In many ways, Korine’s enterprise is like an electronic music video set to the latest dance tracks only helmed by some weird amalgam of Terrence Malick, Steven Soderbergh and Quentin Tarantino. Scenes repeat themselves, dialogue is uttered in voiceover in hushed, almost whispered tones while the visuals appearing on the screen don’t always match the actions being described by one of the characters. It’s a fevered dreamscape of sex, lies, violence, videotape and cell phones, all of it lit in neon hues so unearthly they could only exist in a rabidly virile candy land as depicted here.
Into this fray comes James Franco, portraying a rapper slash drug dealer slash arms merchant slash all around sleaze aptly named Alien who spies the girls in a courtroom and immediately becomes infatuated with the lot of them. From there, the rabbit hole descends even further into depravity, each girl learning one way or the other that playing fast and loose doesn’t always lead to fame and oftentimes can leave happiness drowning in a pool of its own blood. Franco dominates this second half of the picture, delivering a hyperbolic one-of-a-kind love-it-or-hate-it performance than simply must be seen to be believed. He’s an energetic time bomb slowly ticking towards oblivion, and how the differing ways in which the girls react to this countdown is the moralistic driving force around which everything comes to revolve.
Does it all work? No, not entirely, and I’m not certain all of Korine’s points come through in quite the manner he wants them to. But his decision to cast to Disney darlings (Gomez and Hudgens) and one tween television soap favorite (Benson) is borderline brilliant, while adding Franco to the mix and allowing him to cut lose like he does borders on sublime. The hedonistic mixture is both mind-blowing and mind-numbing, usually both at the very same time, everything coming together to create an expressionistic cocktail of youthful rebellion unlike anything I’ve maybe ever seen.
It should be noted that, on a technical front, Korine has outdone himself. Composer Cliff Martinez (Traffic, Drive) and electronic dance musician Skrillex join forces to craft a uniquely compelling score that pulses through the motion picture like robotically modulating heartbeat, while editor Douglas Crise (Arbitrage) keeps the momentum propelling ever forward even when the visuals themselves on the surface appear to run haphazardly in circles. Best of all is Benoît Debie’s (Enter the Void) startling, sometimes awe-inspiring cinematography.

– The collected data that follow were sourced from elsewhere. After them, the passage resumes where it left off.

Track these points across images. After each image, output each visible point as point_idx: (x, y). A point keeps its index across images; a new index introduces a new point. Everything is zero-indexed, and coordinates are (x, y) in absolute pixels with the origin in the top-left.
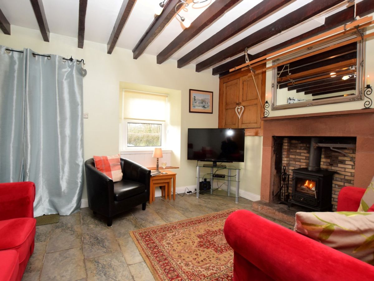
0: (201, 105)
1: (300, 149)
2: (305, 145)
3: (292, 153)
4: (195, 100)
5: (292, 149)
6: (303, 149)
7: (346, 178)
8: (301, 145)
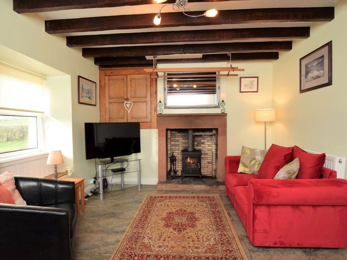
0: (87, 95)
1: (178, 137)
2: (181, 134)
3: (173, 141)
4: (83, 89)
5: (172, 138)
6: (181, 137)
7: (206, 152)
8: (179, 134)
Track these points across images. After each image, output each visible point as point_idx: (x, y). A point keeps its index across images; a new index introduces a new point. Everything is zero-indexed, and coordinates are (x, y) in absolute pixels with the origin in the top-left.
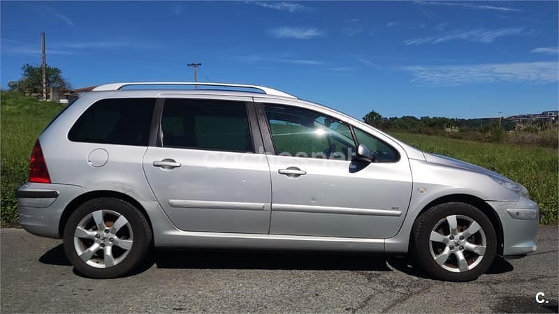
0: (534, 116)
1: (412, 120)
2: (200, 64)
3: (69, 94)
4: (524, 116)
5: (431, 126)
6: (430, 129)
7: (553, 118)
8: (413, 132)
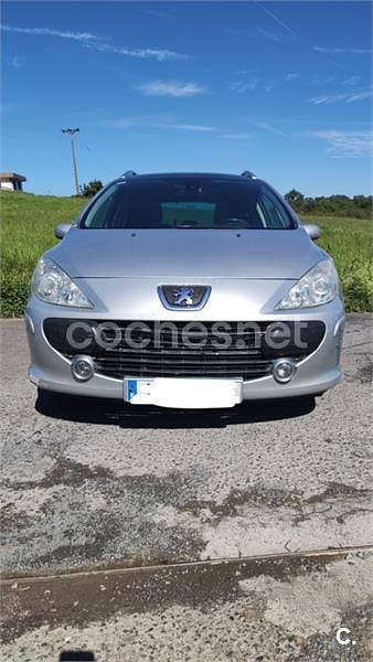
1: (341, 201)
2: (78, 130)
5: (363, 207)
6: (361, 212)
8: (343, 216)
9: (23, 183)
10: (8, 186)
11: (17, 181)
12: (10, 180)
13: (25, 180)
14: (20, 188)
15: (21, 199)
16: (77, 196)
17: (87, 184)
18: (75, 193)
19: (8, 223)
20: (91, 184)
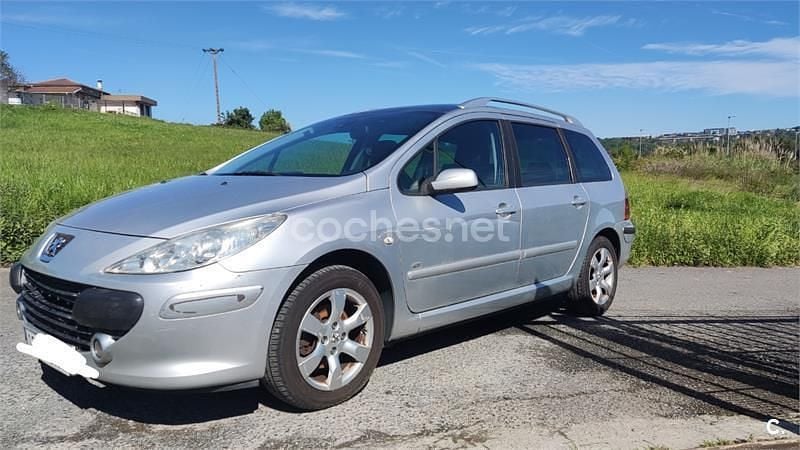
0: (693, 134)
2: (222, 50)
3: (22, 90)
4: (680, 135)
7: (718, 139)
9: (153, 108)
10: (135, 110)
11: (145, 106)
12: (137, 103)
13: (155, 104)
14: (149, 114)
15: (146, 127)
16: (218, 125)
17: (231, 112)
18: (216, 122)
19: (125, 155)
20: (235, 111)
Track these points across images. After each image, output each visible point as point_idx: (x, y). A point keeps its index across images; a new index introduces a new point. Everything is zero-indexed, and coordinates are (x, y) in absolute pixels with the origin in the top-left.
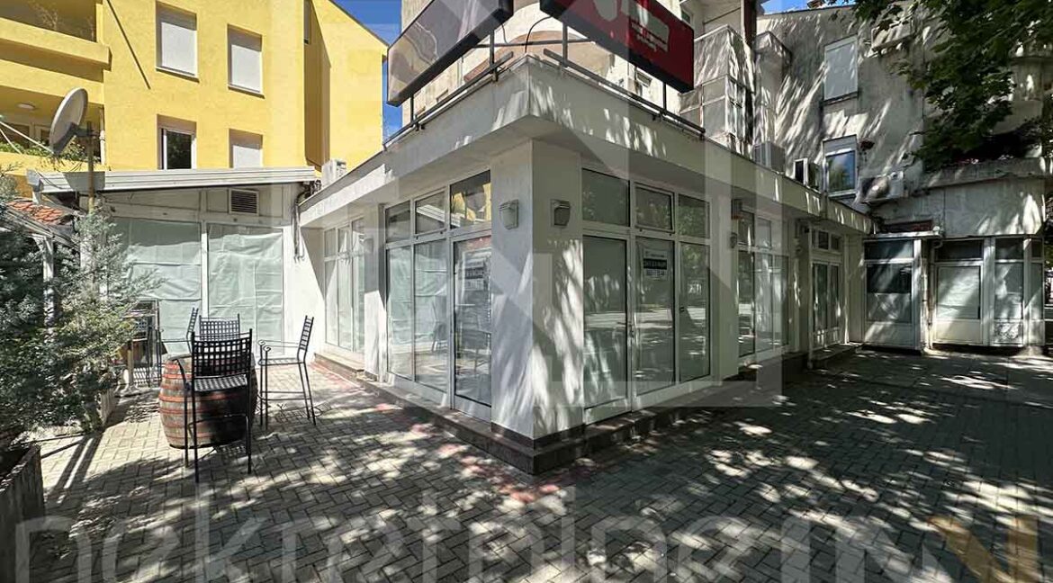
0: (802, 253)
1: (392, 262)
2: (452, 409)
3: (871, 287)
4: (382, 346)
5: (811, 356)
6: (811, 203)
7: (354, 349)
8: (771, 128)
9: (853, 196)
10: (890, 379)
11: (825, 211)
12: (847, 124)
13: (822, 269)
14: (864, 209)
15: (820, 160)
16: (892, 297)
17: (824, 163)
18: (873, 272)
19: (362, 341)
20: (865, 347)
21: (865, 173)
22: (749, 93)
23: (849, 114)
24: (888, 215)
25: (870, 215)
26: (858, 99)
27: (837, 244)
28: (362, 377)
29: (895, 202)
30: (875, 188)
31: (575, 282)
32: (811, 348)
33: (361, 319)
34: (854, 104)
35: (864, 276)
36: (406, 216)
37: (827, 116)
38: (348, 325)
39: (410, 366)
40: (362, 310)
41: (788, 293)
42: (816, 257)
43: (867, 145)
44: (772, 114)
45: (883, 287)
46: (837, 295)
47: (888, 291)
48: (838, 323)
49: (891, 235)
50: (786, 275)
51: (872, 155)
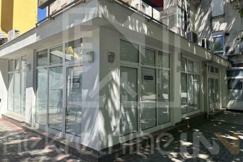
0: (204, 74)
1: (39, 74)
2: (63, 138)
3: (229, 88)
4: (34, 111)
5: (208, 114)
6: (207, 55)
7: (21, 113)
8: (194, 26)
9: (222, 53)
10: (236, 122)
11: (212, 58)
12: (220, 26)
13: (212, 80)
14: (226, 58)
15: (211, 39)
16: (236, 91)
17: (212, 40)
18: (229, 81)
19: (24, 109)
20: (227, 110)
21: (226, 45)
22: (185, 12)
23: (221, 23)
24: (234, 60)
25: (228, 60)
26: (224, 17)
27: (217, 71)
28: (24, 125)
29: (237, 56)
30: (230, 50)
31: (116, 84)
32: (208, 111)
33: (24, 100)
34: (222, 19)
35: (226, 83)
36: (46, 55)
37: (213, 23)
38: (18, 102)
39: (46, 120)
40: (25, 95)
41: (200, 89)
42: (210, 75)
43: (227, 34)
44: (194, 21)
45: (233, 87)
46: (217, 90)
47: (235, 89)
48: (218, 101)
49: (236, 68)
50: (199, 82)
51: (229, 38)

His use of light, location, color and shadow is extraordinary, everything bleeding one into the other forcing Faith, Brit, Candy and Cotty to reveal what’s underneath the skin and not just what’s behind those skimpy primary colored bikinis.

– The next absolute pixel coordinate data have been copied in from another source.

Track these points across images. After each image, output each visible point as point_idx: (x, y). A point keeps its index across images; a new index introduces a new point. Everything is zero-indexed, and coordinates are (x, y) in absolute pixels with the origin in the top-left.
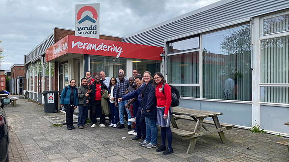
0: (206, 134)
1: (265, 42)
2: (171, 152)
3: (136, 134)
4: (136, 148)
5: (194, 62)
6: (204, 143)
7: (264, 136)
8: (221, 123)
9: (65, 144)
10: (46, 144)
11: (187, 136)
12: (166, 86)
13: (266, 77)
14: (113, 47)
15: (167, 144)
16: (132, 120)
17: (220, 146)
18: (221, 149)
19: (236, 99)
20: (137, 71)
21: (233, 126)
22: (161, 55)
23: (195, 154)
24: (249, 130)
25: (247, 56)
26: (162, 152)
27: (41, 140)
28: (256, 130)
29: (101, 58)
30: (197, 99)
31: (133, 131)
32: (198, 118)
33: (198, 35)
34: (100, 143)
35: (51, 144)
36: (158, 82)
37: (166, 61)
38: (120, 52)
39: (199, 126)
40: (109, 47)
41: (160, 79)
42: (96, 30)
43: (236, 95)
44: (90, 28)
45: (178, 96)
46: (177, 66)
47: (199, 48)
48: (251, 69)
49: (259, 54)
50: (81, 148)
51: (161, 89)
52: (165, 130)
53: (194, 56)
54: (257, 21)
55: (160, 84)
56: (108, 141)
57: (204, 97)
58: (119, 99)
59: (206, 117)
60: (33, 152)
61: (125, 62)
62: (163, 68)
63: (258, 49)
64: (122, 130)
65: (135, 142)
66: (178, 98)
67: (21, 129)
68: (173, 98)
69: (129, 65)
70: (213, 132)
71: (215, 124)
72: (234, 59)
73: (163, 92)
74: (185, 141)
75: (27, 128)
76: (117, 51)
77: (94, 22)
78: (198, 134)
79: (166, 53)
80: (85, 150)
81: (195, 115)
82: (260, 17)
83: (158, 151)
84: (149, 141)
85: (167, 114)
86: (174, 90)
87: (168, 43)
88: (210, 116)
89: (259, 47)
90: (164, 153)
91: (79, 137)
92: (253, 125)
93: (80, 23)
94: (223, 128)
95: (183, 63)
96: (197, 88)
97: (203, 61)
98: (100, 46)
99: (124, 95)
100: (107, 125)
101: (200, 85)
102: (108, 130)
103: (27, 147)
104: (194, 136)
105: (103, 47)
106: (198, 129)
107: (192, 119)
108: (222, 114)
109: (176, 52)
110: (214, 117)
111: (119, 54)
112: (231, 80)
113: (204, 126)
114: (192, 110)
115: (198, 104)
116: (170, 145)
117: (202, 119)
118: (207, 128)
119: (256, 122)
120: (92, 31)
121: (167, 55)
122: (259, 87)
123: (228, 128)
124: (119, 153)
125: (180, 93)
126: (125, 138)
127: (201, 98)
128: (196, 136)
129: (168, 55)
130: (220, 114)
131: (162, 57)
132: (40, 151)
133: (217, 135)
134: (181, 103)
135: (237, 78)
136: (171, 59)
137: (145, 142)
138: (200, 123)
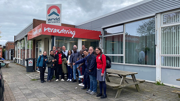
0: (127, 86)
1: (164, 29)
2: (106, 97)
3: (84, 85)
4: (84, 95)
5: (120, 41)
6: (126, 91)
7: (163, 87)
8: (137, 79)
9: (39, 91)
10: (27, 92)
11: (116, 87)
12: (103, 56)
13: (164, 50)
14: (70, 31)
15: (103, 92)
16: (81, 77)
17: (136, 93)
18: (137, 95)
19: (146, 64)
20: (84, 46)
21: (144, 81)
22: (100, 36)
23: (121, 98)
24: (154, 83)
25: (153, 37)
26: (100, 97)
27: (24, 89)
28: (158, 84)
29: (62, 38)
30: (122, 64)
31: (82, 84)
32: (122, 76)
33: (123, 24)
34: (61, 91)
35: (30, 92)
36: (98, 53)
37: (103, 40)
38: (74, 34)
39: (123, 80)
40: (67, 31)
41: (99, 51)
42: (59, 20)
43: (146, 62)
44: (56, 19)
45: (110, 62)
46: (110, 43)
47: (123, 32)
48: (155, 46)
49: (161, 36)
50: (49, 94)
51: (99, 58)
52: (102, 83)
53: (120, 37)
54: (159, 16)
55: (99, 55)
56: (66, 90)
57: (126, 63)
58: (74, 64)
59: (127, 75)
60: (19, 97)
61: (77, 41)
62: (101, 44)
63: (159, 33)
64: (75, 83)
65: (83, 90)
66: (110, 63)
67: (11, 82)
68: (107, 63)
69: (80, 42)
70: (132, 84)
71: (133, 80)
72: (145, 39)
73: (101, 59)
74: (114, 90)
75: (15, 81)
76: (72, 34)
77: (58, 15)
78: (122, 86)
80: (51, 96)
81: (121, 74)
82: (161, 13)
83: (97, 96)
84: (92, 90)
85: (103, 73)
86: (108, 58)
87: (104, 29)
88: (130, 75)
89: (161, 32)
90: (101, 98)
91: (48, 87)
92: (157, 80)
93: (49, 16)
94: (138, 82)
95: (113, 41)
96: (122, 57)
97: (126, 40)
98: (62, 30)
99: (76, 61)
100: (66, 80)
101: (124, 55)
102: (66, 83)
103: (15, 94)
104: (120, 87)
105: (63, 31)
106: (123, 83)
107: (119, 76)
108: (137, 73)
109: (109, 35)
110: (133, 75)
111: (74, 35)
112: (143, 52)
113: (126, 81)
114: (119, 70)
115: (122, 67)
116: (105, 93)
117: (125, 76)
118: (128, 82)
119: (158, 78)
120: (57, 21)
121: (103, 36)
122: (160, 57)
123: (141, 82)
124: (73, 98)
125: (111, 60)
126: (77, 88)
127: (124, 63)
128: (121, 87)
130: (136, 74)
131: (100, 37)
132: (24, 96)
133: (134, 86)
134: (112, 66)
135: (147, 51)
136: (106, 39)
137: (89, 91)
138: (124, 79)
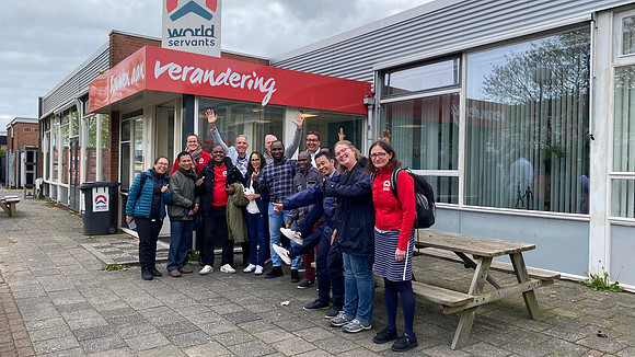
0: (497, 297)
7: (621, 300)
8: (531, 269)
9: (138, 319)
12: (402, 177)
13: (624, 157)
14: (254, 79)
17: (528, 327)
19: (547, 208)
20: (316, 137)
21: (558, 277)
22: (366, 101)
23: (473, 349)
24: (583, 283)
27: (75, 307)
30: (452, 206)
33: (458, 55)
34: (226, 316)
36: (382, 165)
37: (377, 116)
40: (245, 78)
41: (387, 157)
44: (199, 33)
47: (459, 86)
52: (399, 288)
54: (606, 23)
55: (386, 172)
56: (245, 312)
57: (468, 202)
61: (282, 116)
62: (370, 132)
63: (607, 88)
66: (431, 207)
67: (24, 278)
73: (394, 191)
76: (263, 89)
77: (209, 17)
79: (378, 96)
80: (189, 338)
82: (615, 11)
83: (378, 341)
84: (353, 315)
85: (403, 248)
86: (421, 185)
87: (382, 73)
90: (395, 349)
92: (591, 272)
93: (174, 18)
96: (452, 181)
98: (223, 74)
101: (459, 173)
104: (470, 305)
106: (480, 286)
108: (534, 247)
109: (402, 95)
110: (515, 256)
111: (269, 96)
113: (491, 278)
115: (454, 219)
116: (409, 326)
120: (204, 38)
121: (379, 101)
122: (609, 180)
123: (546, 281)
127: (461, 205)
129: (383, 101)
130: (531, 248)
131: (367, 105)
136: (389, 110)
137: (342, 316)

I’m still not sure I get why Korine has developed such a passionate fan base and following over the years, and I still think he’s far more interested in shock and awe than he is in putting forth any sort of cohesive vision or point. But in the case of Spring Breakers I think this esthetic works for both him and for the movie he’s directing, allowing his ideas about youth in revolt to come across with far more frank bits of stark honesty than they would have otherwise. Far from perfect, the film still remains unforgettable, and while I’m not going to say this is a Spring Break I’d want to last forever that doesn’t mean I’d want to see my continuing to ponder its mysteries end anytime soon.